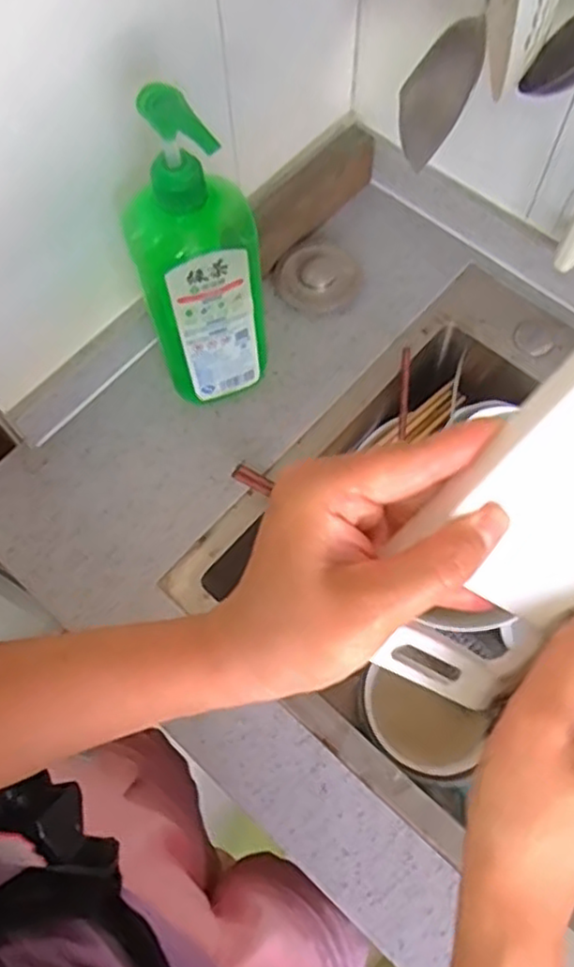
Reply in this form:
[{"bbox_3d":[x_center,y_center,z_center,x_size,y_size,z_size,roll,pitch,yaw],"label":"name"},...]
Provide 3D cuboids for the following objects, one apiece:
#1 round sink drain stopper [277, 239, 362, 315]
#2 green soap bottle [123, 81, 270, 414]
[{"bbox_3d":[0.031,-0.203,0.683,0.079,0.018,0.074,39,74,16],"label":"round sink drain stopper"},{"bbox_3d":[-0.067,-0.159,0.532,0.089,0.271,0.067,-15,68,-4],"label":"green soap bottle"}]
- - - - -
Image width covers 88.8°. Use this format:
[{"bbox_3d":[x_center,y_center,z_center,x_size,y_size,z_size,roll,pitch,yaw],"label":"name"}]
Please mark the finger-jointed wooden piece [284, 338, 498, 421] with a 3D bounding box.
- - - - -
__The task__
Each line above from the one with "Reply in this" up to and including the one with "#1 round sink" must be set down exactly, and no line outside that span may appear.

__Result of this task__
Reply in this form:
[{"bbox_3d":[x_center,y_center,z_center,x_size,y_size,z_size,roll,pitch,yaw],"label":"name"},...]
Provide 3D cuboids for the following objects, one apiece:
#1 round sink drain stopper [277, 239, 362, 315]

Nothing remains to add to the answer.